The Road to a Satisfying Sex Life 

Heather Sutton Walsh, MD, PhD

Experts and popular culture all agree: better sex and better intimacy lead to overall well being. However, many women do not have a fully satisfying sexual life, and a majority of them do not seek help from their doctors. Many factors contribute to our silence related to sexual health, but chief among these is the idea that we are the only one with our particular problem.

Many factors affect female sensuality. Masters and Johnson created a model of normal sexual function that described a progression from excitement, to plateau, to orgasm, and then resolution. Today, the sexual model proposed by Rosemary Basson is considered more representative of female sexuality. Basson described women’s desire as a response to intimacy and sexual stimulation. Some women do not necessarily have a strong desire to have sex, but once they are stimulated by a loving partner, desire develops.

Medical barriers to sexual well-being most often develop from chronic disease, especially coronary heart disease, diabetes, depression, and cancer, or hormonal issues that may or may not be related to increasing age, and side effects of medications. These conditions can interfere with all aspects of sexual functioning.

Female sexual dysfunction is related to the same risk factors as coronary vascular disease: smoking, high blood pressure, and high cholesterol. Women with hypertension may have decreased vaginal lubrication, decreased orgasm, and increased pain. Some antihypertensive medications can induce sexual dysfunction in otherwise normally functioning patients. Experts theorize that women with diabetes may experience decreased sexual function due to neuropathy, hormone changes, and vascular disease.

Women with diabetes may also have decreased vaginal lubrication, decreased orgasm, and increased pain with intercourse. Sexual problems related to cancer can develop after surgery, chemotherapy, radiation, hormonal manipulation, and medications.

Married women are at higher risk for depression than non-married women. Depressed women are at risk for sexual disorders. Another mental health issue that affects sexual function is chronic and acute stress. 

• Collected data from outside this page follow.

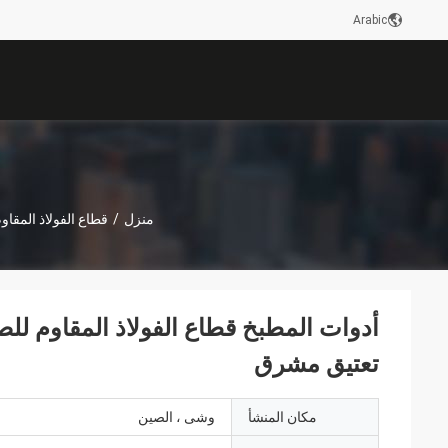
Arabic
منزل
/
قطاع الفولاذ المقاو
أدوات المطبخ قطاع الفولاذ المقاوم للصد
تعتيق مشرق
مكان المنشأ
وشى ، الصين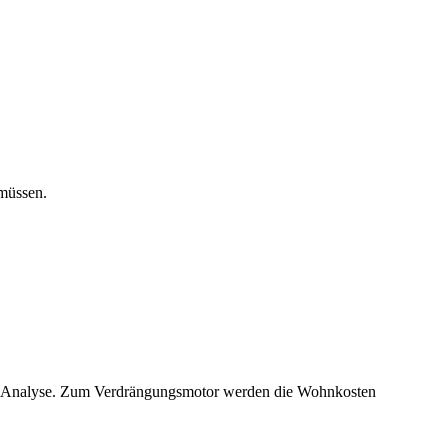
müssen.
 eine Analyse. Zum Verdrängungsmotor werden die Wohnkosten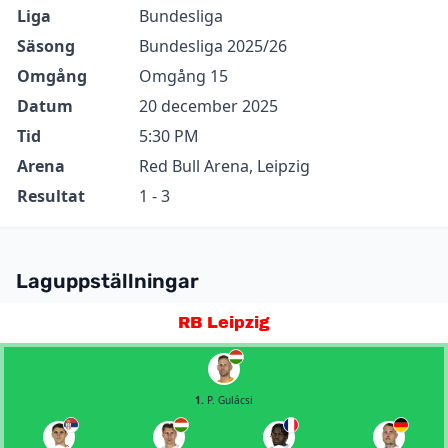
Information
Värde
Liga
Bundesliga
Säsong
Bundesliga 2025/26
Omgång
Omgång 15
Datum
20 december 2025
Tid
5:30 PM
Arena
Red Bull Arena, Leipzig
Resultat
1 - 3
Laguppställningar
RB Leipzig
1.
P. Gulácsi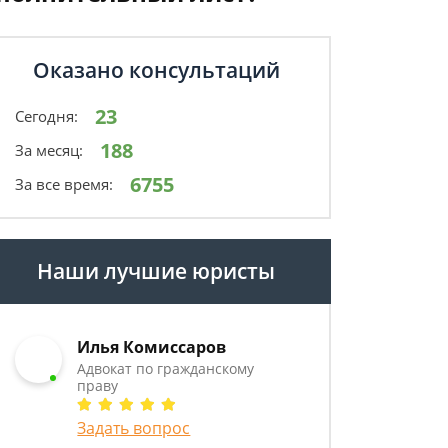
Оказано консультаций
23
Сегодня:
188
За месяц:
6755
За все время:
Наши лучшие юристы
Илья Комиссаров
Адвокат по гражданскому
праву
Задать вопрос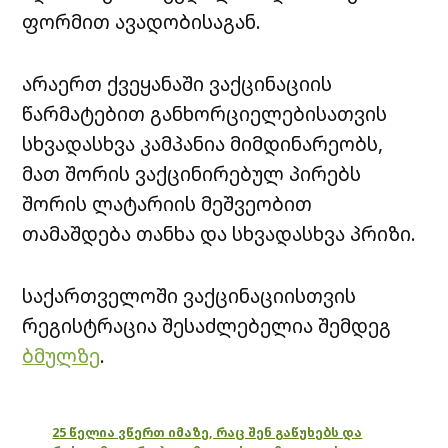
ფორმით ავადობისაგან.
არაერთ ქვეყანაში ვაქცინაციის
წარმატებით განხორციელებისათვის
სხვადასხვა კამპანია მიმდინარეობს,
მათ შორის ვაქცინირებულ პირებს
შორის ლატარიის მეშვეობით
თამაშდება თანხა და სხვადასხვა პრიზი.
საქართველოში ვაქცინაციისთვის
რეგისტრაცია შესაძლებელია შემდეგ
ბმულზე
.
25 წელია ვწერთ იმაზე, რაც შენ გაწუხებს და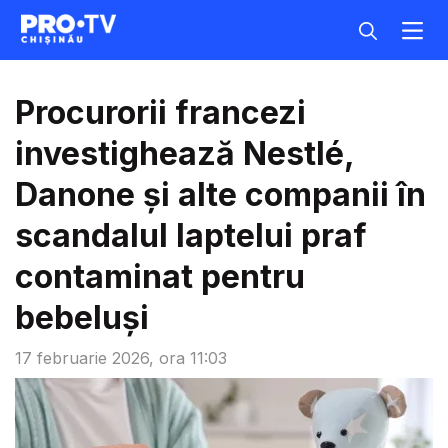
Procurorii francezi
investighează Nestlé,
Danone şi alte companii în
scandalul laptelui praf
contaminat pentru
bebeluşi
17 februarie 2026, ora 11:03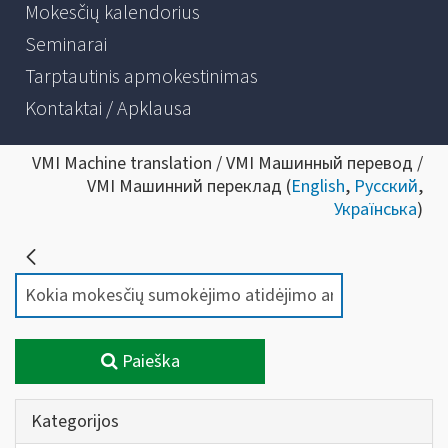
Mokesčių kalendorius
Seminarai
Tarptautinis apmokestinimas
Kontaktai / Apklausa
VMI Machine translation / VMI Машинный перевод /
VMI Машинний переклад (
English
,
Русский
,
Українська
)
Paieška
Kategorijos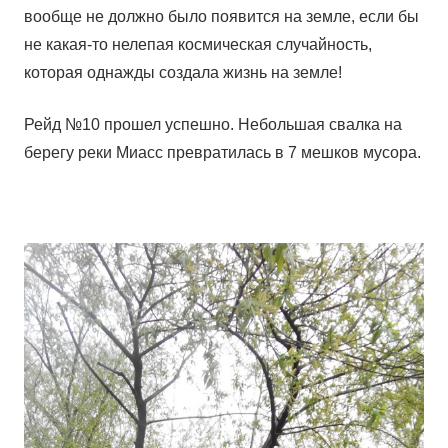
вообще не должно было появится на земле, если бы
не какая-то нелепая космическая случайность,
которая однажды создала жизнь на земле!
Рейд №10 прошел успешно. Небольшая свалка на
берегу реки Миасс превратилась в 7 мешков мусора.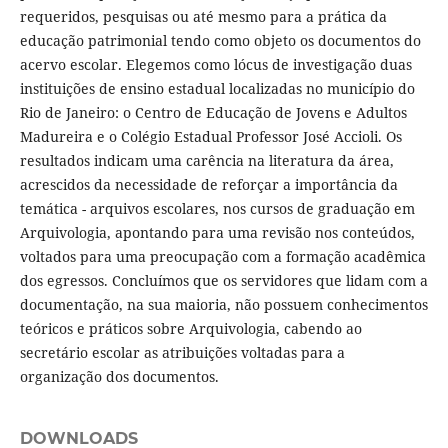
requeridos, pesquisas ou até mesmo para a prática da
educação patrimonial tendo como objeto os documentos do
acervo escolar. Elegemos como lócus de investigação duas
instituições de ensino estadual localizadas no município do
Rio de Janeiro: o Centro de Educação de Jovens e Adultos
Madureira e o Colégio Estadual Professor José Accioli. Os
resultados indicam uma carência na literatura da área,
acrescidos da necessidade de reforçar a importância da
temática - arquivos escolares, nos cursos de graduação em
Arquivologia, apontando para uma revisão nos conteúdos,
voltados para uma preocupação com a formação acadêmica
dos egressos. Concluímos que os servidores que lidam com a
documentação, na sua maioria, não possuem conhecimentos
teóricos e práticos sobre Arquivologia, cabendo ao
secretário escolar as atribuições voltadas para a
organização dos documentos.
DOWNLOADS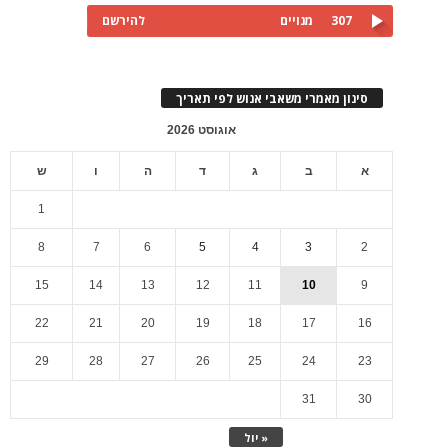
307
מנויים
להירשם
סינון מאמרי משאבי אנוש לפי תאריך
אוגוסט 2026
א
ב
ג
ד
ה
ו
ש
1
8
7
6
5
4
3
2
15
14
13
12
11
10
9
22
21
20
19
18
17
16
29
28
27
26
25
24
23
31
30
« יול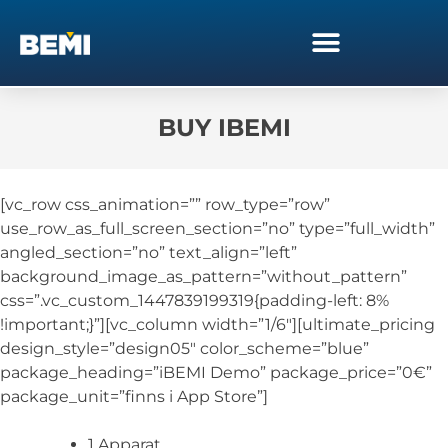
BUY IBEMI
[vc_row css_animation=”” row_type=”row”
use_row_as_full_screen_section=”no” type=”full_width”
angled_section=”no” text_align=”left”
background_image_as_pattern=”without_pattern”
css=”.vc_custom_1447839199319{padding-left: 8%
!important;}”][vc_column width=”1/6″][ultimate_pricing
design_style=”design05″ color_scheme=”blue”
package_heading=”iBEMI Demo” package_price=”0€”
package_unit=”finns i App Store”]
1 Apparat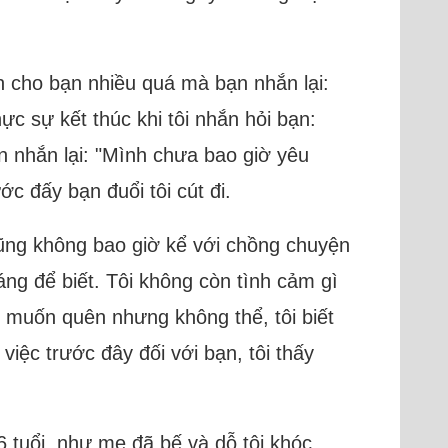
n cho bạn nhiều quá mà bạn nhắn lại:
ực sự kết thúc khi tôi nhắn hỏi bạn:
 nhắn lại: "Mình chưa bao giờ yêu
c đấy bạn đuổi tôi cút đi.
 cũng không bao giờ kể với chồng chuyện
ng để biết. Tôi không còn tình cảm gì
i muốn quên nhưng không thể, tôi biết
việc trước đây đối với bạn, tôi thấy
6 tuổi, như mẹ đã bế và dỗ tôi khóc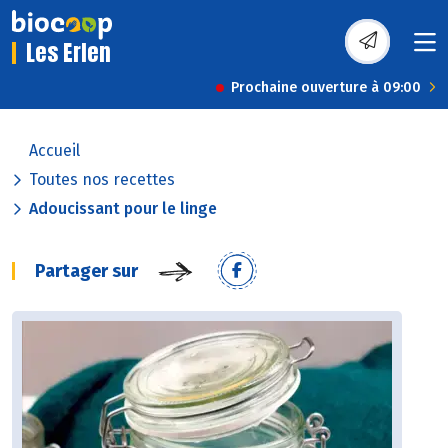
Les Erlen
Prochaine ouverture à 09:00
Accueil
Toutes nos recettes
Adoucissant pour le linge
Partager sur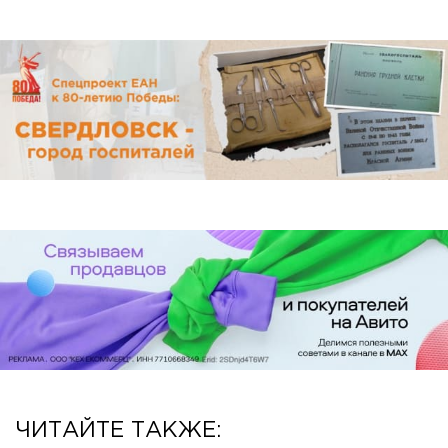
ЧИТАЙТЕ ТАКЖЕ: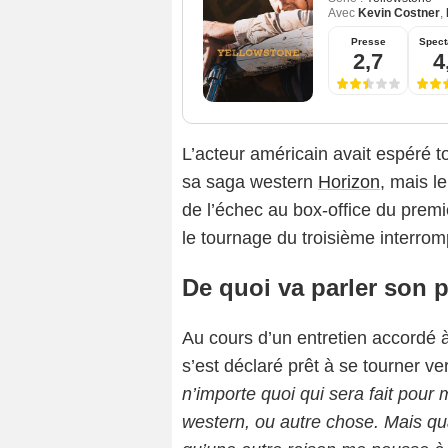
Avec
Kevin Costner
,
Presse
Spect
2,7
4
L’acteur américain avait espéré t
sa saga western
Horizon
, mais l
de l’échec au box-office du premi
le tournage du troisième interrom
De quoi va parler son p
Au cours d’un entretien accordé 
s’est déclaré prêt à se tourner v
n’importe quoi qui sera fait pour
western, ou autre chose. Mais qu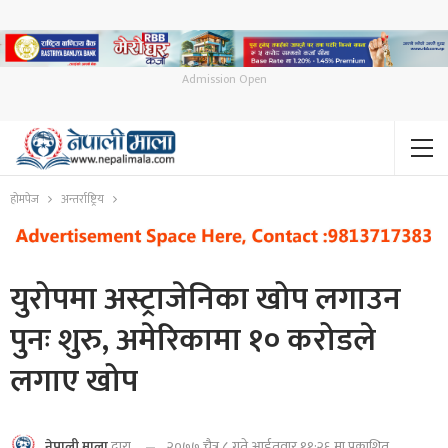
Admission Open
होमपेज
अन्तर्राष्ट्रिय
युरोपमा अस्ट्राजेनिका खोप लगाउन
पुनः शुरु, अमेरिकामा १० करोडले
लगाए खोप
२०७७ चैत्र ८ गते आईतवार ११:२६ मा प्रकाशित
नेपाली माला
द्वारा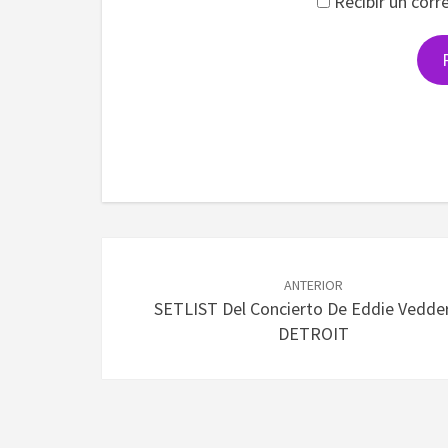
Recibir un corr
Navegación
de
ANTERIOR
SETLIST Del Concierto De Eddie Vedde
entradas
DETROIT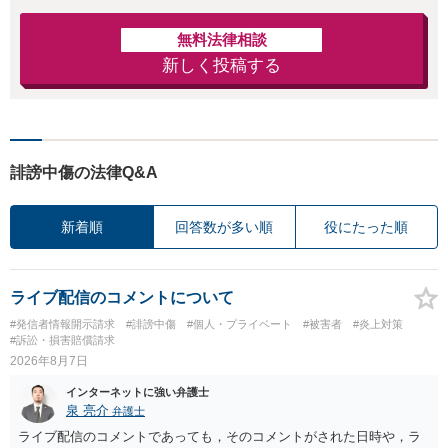
無料法律相談
新しく投稿する
誹謗中傷の法律Q&A
新着順
回答数が多い順
役にたった順
ライブ配信のコメントについて
#発信者情報開示請求
#誹謗中傷
#個人・プライベート
#被害者
#炎上対策
#訴訟・損害賠償請求
2026年8月7日
インターネットに強い弁護士
泉 亮介
弁護士
ライブ配信のコメントであっても，そのコメントがされた日時や，ラ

Relationship variables, attitudes towards sex and aging, and cultural background have a greater impact on sexual function than hormones and aging. Indeed, it has been shown that a good relationship protects against sexual decline in menopause. While hormones (estrogen and testosterone) are important in maintaining normal sexual function in women, the extent is still unclear. Aging will naturally lead to a decline in sexual activity, and a decline in hormone levels can lead to a decline in desire, vaginal atrophy, and/or delayed orgasm.

There is controversy regarding the sexual effects of hormonal contraception. Some research reports an increase in desire with oral contraceptive use, while others show little to no change, and still others show decreased desire. Some prescription medications improve sexual function, while others impair it. Common medications that may impair sexual function include antidepressants, antihistamines, antihypertensives, antipsychotics, anti-anxiety meds, cardiovascular agents, and chemotherapy.

Relationship and communication barriers are also frequent sources of female sexual problems. The ability of partners to have conversations about intimate issues such as lubrication, sexual self image, body image, and clitoral stimulation is the foundation of sexual health in committed relationships. Couples need to understand that long-term sexual relationships are complicated and change over time. As individuals change, the couple’s relationship changes, and there may be gender differences in feelings and thoughts about sexuality. To be successful in long term relationships, it is critical for couples to have interactive skills to build sexual communication and sexual technique compatibility, and to learn how to successfully manage health, psychological, and life stage issues.

Female sexuality experts agree there should be a focus on the more positive aspects of sexuality for women. Your doctor should be willing to have open, frank discussions about any sexual concerns you may have. He or she can offer help for sexual problems and also assist those without sexual problems who simply wish to enhance their sexual lives. Since sexual problems usually involve both medical and psychological issues, these problems need careful assessment. Treatment for any underlying disorders is important, as is consideration for referral to a sex therapist. Lubricants can be recommended to reduce sexual discomfort and potentially enhance feelings of sensuality and intimacy. These products may help women overcome medical and psychological barriers to sexual well-being.